We started at 10,000 square feet, and we poured ourselves into that one room at Stanley Marketplace. Then we moved to 13 buildings and 6 acres in Lakewood. We added an enormous amount of stuff.

A man shouts with joy with his children as they ride the carousel at Camp Christmas

Camp Christmas. Photo by Amanda Tipton Photography

Now we’re moving back from Lakewood to Stanley Marketplace. Just like every play or opera adapts to a new theatre, we’re doing the same thing. We’re in the same original space, but we’re also moving out into the hallways and the Stanley Beer Hall. There will be an outdoor Funky Forest Frolic, including Santa’s Glampsite, Ornament Grove, and the Doll House Village.  

DCPA: What would you say to someone to encourage them to visit Camp Christmas? 

It’s just a place where you get your holiday spirit on. You’re never going to see more Christmas decorations in one place in your life, I can pretty much guarantee that. There will be something there that will rekindle something from childhood, something from Grandma’s house, something that will help you reconnect with the holiday season. It’s not meant to be a stressful time of year; it’s meant to be joyful. So I encourage people to come remember that feeling, to fall in love with it again. 
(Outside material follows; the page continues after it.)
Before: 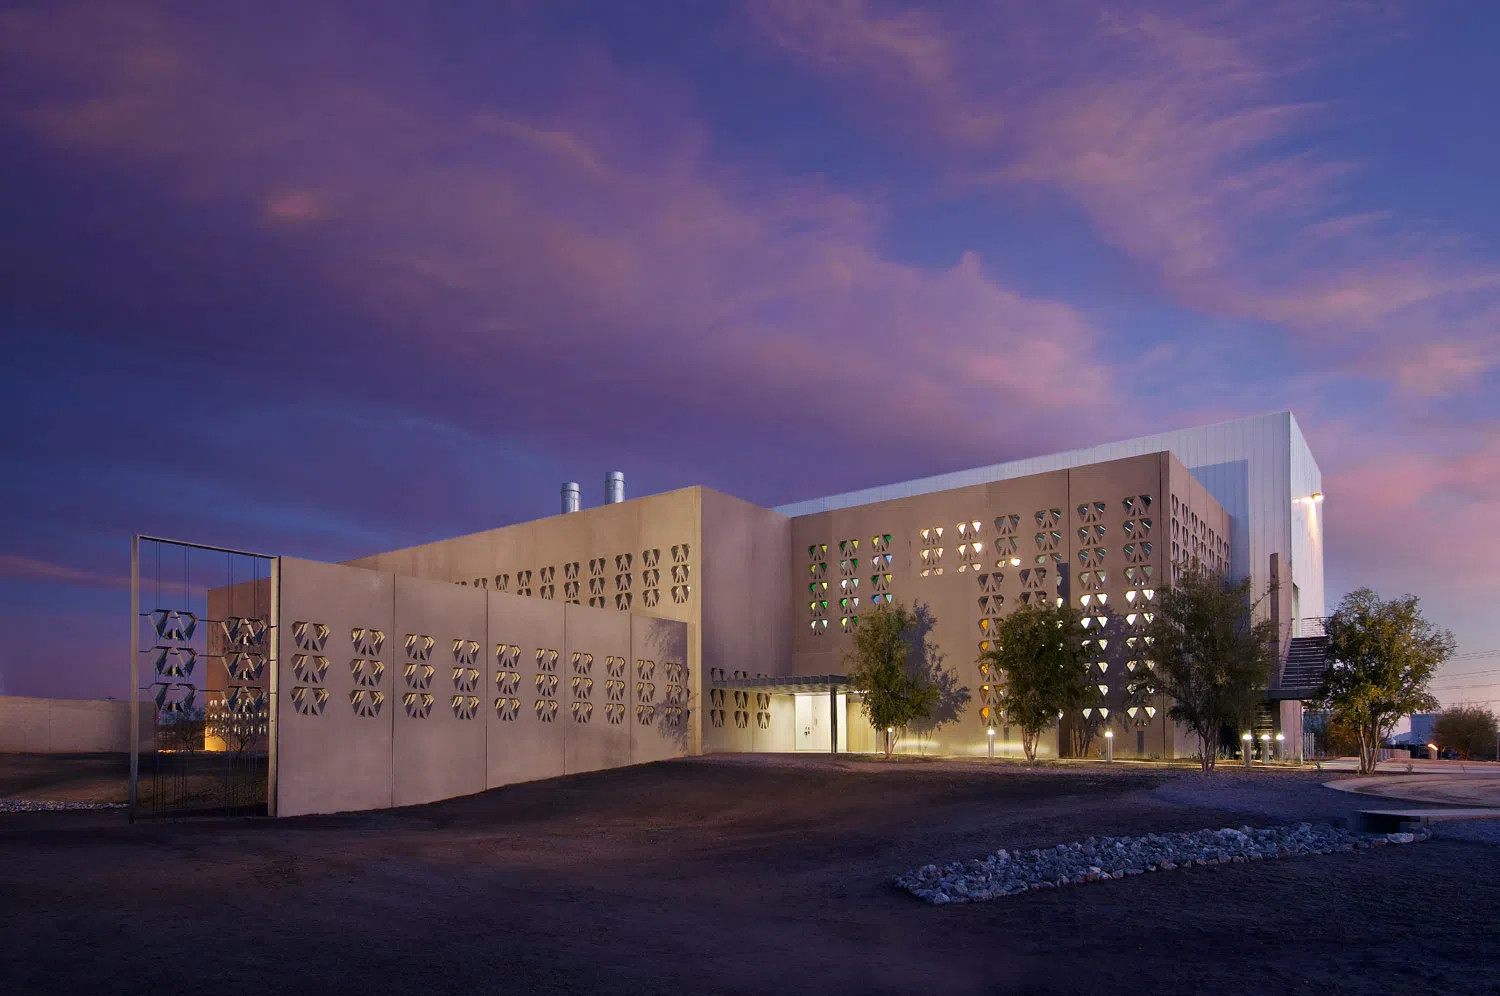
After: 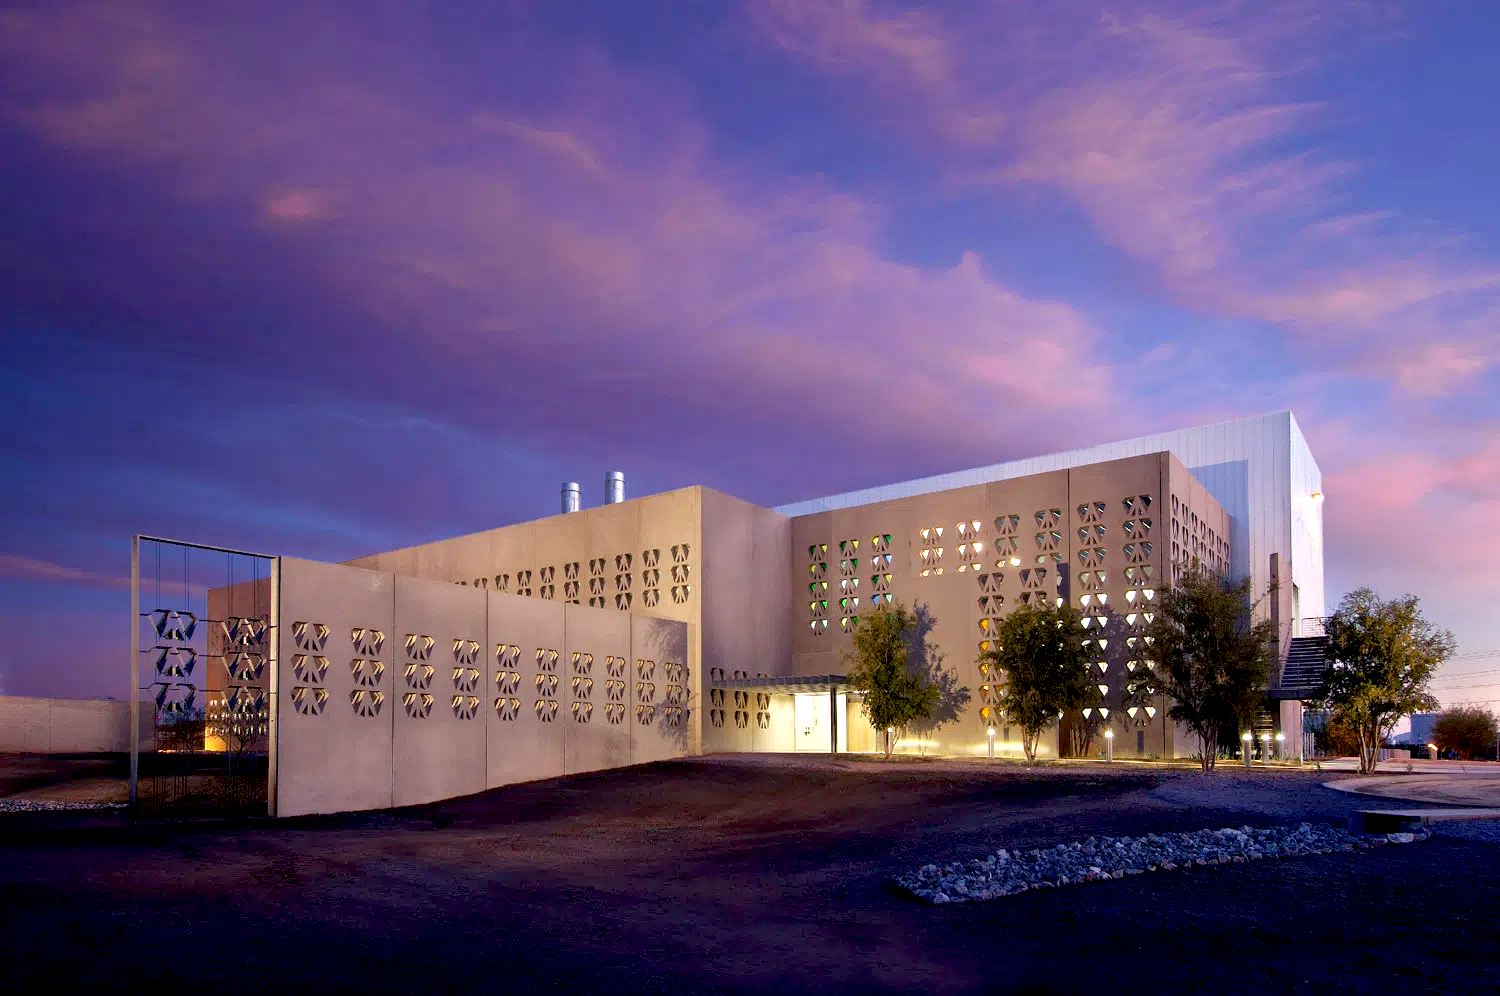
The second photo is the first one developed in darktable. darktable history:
exposure: black level correction 0.012, exposure 0.7 EV, compensate highlight preservation false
DCPA: What do you love about it? 

I love catching a kid getting enchanted. It’s the nose-prints and the handprints. What a big payoff. Even for an older person, if I see something is rekindled or re-connected, that’s what I’m after. Christmastime for me saved my life. I want it to be a positive thing, to find a simple joy in what has become a very materialistic holiday. Even a hug, wrapped with love and joy, is a fabulous gift.